# Your task
Can you copy out, word for word, every line from the start of the items through the line containing "Herb 5800 hỗ trợ sinh lý", including that line?

Source items:
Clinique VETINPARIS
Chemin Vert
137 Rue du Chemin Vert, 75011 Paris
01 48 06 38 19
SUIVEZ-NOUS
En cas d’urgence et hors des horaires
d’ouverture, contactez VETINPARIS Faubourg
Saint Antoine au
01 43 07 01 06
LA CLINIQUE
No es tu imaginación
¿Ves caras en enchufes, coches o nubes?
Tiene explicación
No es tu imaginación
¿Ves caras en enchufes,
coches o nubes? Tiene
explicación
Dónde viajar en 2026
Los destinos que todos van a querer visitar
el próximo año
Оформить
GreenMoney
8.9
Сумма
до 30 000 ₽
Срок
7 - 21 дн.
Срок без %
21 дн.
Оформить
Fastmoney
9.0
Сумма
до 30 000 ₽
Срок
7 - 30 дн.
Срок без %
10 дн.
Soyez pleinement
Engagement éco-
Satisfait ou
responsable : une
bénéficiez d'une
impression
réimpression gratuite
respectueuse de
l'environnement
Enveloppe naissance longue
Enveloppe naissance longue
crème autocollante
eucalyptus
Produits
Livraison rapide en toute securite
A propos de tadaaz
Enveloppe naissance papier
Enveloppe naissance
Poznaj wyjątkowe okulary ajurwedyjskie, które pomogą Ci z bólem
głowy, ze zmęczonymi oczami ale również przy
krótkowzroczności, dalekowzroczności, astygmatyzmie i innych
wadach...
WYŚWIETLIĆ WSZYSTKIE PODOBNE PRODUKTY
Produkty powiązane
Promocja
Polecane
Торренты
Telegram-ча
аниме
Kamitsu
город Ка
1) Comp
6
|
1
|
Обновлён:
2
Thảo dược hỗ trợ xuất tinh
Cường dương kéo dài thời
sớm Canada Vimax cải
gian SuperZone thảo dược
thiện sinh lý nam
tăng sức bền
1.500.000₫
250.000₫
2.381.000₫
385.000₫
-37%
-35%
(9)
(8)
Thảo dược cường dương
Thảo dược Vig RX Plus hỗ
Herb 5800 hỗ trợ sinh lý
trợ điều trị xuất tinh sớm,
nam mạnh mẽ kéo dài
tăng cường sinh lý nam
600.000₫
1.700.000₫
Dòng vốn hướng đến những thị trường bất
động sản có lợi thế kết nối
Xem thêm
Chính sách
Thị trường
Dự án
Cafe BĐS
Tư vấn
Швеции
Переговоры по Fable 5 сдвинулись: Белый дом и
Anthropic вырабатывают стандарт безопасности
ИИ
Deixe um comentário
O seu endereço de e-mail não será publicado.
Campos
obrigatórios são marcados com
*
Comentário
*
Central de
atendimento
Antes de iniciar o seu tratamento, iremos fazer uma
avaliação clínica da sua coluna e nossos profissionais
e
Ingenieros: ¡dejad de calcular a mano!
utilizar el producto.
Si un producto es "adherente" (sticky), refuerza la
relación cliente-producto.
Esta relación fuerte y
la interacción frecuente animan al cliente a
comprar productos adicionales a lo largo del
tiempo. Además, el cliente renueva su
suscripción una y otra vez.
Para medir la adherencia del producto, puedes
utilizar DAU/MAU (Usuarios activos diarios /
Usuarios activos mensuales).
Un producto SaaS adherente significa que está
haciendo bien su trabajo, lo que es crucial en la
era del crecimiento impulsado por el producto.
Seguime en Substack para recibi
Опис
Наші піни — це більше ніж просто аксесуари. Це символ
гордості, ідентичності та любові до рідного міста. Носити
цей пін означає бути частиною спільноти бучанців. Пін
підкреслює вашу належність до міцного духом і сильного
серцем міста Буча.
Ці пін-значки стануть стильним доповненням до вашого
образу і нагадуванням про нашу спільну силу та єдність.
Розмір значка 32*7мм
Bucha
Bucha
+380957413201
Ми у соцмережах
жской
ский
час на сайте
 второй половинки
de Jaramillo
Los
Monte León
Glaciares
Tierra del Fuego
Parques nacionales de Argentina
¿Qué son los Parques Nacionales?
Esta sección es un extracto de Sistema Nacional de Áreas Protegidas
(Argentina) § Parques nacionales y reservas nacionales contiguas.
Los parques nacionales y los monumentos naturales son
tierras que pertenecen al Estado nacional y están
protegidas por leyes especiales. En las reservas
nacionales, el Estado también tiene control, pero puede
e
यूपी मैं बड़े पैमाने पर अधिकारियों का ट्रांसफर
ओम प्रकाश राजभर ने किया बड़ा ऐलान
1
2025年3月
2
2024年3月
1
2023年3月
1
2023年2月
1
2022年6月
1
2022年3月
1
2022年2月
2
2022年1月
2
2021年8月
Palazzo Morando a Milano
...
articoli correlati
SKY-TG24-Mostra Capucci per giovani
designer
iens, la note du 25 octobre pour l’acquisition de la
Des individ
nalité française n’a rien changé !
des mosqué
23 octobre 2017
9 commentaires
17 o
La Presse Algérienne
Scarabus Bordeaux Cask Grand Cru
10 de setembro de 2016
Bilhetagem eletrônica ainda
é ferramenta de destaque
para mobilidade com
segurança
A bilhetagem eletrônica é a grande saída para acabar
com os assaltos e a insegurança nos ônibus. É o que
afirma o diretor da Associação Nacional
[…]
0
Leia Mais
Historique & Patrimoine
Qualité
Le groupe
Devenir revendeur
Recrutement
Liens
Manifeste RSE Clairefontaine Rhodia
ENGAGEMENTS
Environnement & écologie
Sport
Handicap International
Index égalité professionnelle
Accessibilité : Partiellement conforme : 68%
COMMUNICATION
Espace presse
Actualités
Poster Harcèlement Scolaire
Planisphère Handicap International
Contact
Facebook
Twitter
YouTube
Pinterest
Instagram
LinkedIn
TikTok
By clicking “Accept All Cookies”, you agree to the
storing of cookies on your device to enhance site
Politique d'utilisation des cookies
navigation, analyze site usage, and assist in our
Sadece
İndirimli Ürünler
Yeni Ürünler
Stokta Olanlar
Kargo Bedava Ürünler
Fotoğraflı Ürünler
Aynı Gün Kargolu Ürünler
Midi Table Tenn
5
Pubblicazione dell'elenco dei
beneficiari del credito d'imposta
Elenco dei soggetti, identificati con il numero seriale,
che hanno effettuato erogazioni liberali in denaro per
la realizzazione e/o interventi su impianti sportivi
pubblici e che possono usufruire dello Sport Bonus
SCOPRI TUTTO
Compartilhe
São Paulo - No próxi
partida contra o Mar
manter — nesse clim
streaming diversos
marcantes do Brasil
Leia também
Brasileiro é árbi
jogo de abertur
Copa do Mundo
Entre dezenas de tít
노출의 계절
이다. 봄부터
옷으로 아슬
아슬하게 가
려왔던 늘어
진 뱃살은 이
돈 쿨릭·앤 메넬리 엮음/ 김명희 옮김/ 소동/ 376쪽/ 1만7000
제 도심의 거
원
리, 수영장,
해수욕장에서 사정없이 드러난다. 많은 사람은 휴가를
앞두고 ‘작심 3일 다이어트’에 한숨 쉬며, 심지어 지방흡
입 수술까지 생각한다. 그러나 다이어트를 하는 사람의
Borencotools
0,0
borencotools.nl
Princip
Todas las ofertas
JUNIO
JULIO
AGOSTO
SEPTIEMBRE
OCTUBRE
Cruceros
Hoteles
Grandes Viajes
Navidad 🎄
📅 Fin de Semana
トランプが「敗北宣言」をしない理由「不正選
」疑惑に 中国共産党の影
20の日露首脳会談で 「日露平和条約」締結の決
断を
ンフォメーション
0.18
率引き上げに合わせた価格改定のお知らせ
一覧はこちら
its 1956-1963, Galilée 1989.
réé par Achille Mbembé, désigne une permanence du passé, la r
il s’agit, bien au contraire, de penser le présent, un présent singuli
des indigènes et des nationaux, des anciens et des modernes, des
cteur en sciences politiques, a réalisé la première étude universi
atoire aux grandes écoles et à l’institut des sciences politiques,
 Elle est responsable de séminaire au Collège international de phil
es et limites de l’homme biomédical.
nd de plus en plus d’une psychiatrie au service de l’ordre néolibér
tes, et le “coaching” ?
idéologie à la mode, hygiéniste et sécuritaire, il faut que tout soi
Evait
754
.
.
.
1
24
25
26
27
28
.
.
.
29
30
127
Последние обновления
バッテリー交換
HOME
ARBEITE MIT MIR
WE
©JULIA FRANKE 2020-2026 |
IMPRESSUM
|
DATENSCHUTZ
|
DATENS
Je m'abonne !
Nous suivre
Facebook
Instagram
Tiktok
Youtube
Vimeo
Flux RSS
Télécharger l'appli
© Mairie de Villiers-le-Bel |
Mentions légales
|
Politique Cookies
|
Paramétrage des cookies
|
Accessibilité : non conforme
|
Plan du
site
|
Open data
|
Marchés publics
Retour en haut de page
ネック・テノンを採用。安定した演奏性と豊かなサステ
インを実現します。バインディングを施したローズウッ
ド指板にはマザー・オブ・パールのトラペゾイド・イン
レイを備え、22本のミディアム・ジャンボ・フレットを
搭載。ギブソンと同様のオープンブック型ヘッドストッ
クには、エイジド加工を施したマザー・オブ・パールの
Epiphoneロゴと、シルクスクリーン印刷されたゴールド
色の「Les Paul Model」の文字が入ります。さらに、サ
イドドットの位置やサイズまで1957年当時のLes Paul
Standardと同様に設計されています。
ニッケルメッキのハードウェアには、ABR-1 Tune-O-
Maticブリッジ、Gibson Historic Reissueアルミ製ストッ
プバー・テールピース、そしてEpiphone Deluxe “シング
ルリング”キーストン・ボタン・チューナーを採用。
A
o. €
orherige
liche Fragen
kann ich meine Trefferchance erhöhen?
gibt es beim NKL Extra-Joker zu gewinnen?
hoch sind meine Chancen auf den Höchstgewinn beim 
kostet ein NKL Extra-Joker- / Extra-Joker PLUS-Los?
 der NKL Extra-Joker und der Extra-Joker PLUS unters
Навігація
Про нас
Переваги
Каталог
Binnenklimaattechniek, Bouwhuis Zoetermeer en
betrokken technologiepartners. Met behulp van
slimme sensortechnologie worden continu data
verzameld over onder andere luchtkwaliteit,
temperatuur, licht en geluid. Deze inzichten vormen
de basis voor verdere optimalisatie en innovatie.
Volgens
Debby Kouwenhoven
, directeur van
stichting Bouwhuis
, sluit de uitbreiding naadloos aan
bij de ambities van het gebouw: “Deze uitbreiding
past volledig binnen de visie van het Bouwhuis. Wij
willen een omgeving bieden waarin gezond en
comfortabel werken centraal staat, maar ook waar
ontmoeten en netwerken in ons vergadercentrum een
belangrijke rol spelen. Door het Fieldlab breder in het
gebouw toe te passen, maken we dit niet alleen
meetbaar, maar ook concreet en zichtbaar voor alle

# Result below
Clinique VETINPARIS
Chemin Vert
137 Rue du Chemin Vert, 75011 Paris
01 48 06 38 19
SUIVEZ-NOUS
En cas d’urgence et hors des horaires
d’ouverture, contactez VETINPARIS Faubourg
Saint Antoine au
01 43 07 01 06
LA CLINIQUE
No es tu imaginación
¿Ves caras en enchufes, coches o nubes?
Tiene explicación
No es tu imaginación
¿Ves caras en enchufes,
coches o nubes? Tiene
explicación
Dónde viajar en 2026
Los destinos que todos van a querer visitar
el próximo año
Оформить
GreenMoney
8.9
Сумма
до 30 000 ₽
Срок
7 - 21 дн.
Срок без %
21 дн.
Оформить
Fastmoney
9.0
Сумма
до 30 000 ₽
Срок
7 - 30 дн.
Срок без %
10 дн.
Soyez pleinement
Engagement éco-
Satisfait ou
responsable : une
bénéficiez d'une
impression
réimpression gratuite
respectueuse de
l'environnement
Enveloppe naissance longue
Enveloppe naissance longue
crème autocollante
eucalyptus
Produits
Livraison rapide en toute securite
A propos de tadaaz
Enveloppe naissance papier
Enveloppe naissance
Poznaj wyjątkowe okulary ajurwedyjskie, które pomogą Ci z bólem
głowy, ze zmęczonymi oczami ale również przy
krótkowzroczności, dalekowzroczności, astygmatyzmie i innych
wadach...
WYŚWIETLIĆ WSZYSTKIE PODOBNE PRODUKTY
Produkty powiązane
Promocja
Polecane
Торренты
Telegram-ча
аниме
Kamitsu
город Ка
1) Comp
6
|
1
|
Обновлён:
2
Thảo dược hỗ trợ xuất tinh
Cường dương kéo dài thời
sớm Canada Vimax cải
gian SuperZone thảo dược
thiện sinh lý nam
tăng sức bền
1.500.000₫
250.000₫
2.381.000₫
385.000₫
-37%
-35%
(9)
(8)
Thảo dược cường dương
Thảo dược Vig RX Plus hỗ
Herb 5800 hỗ trợ sinh lý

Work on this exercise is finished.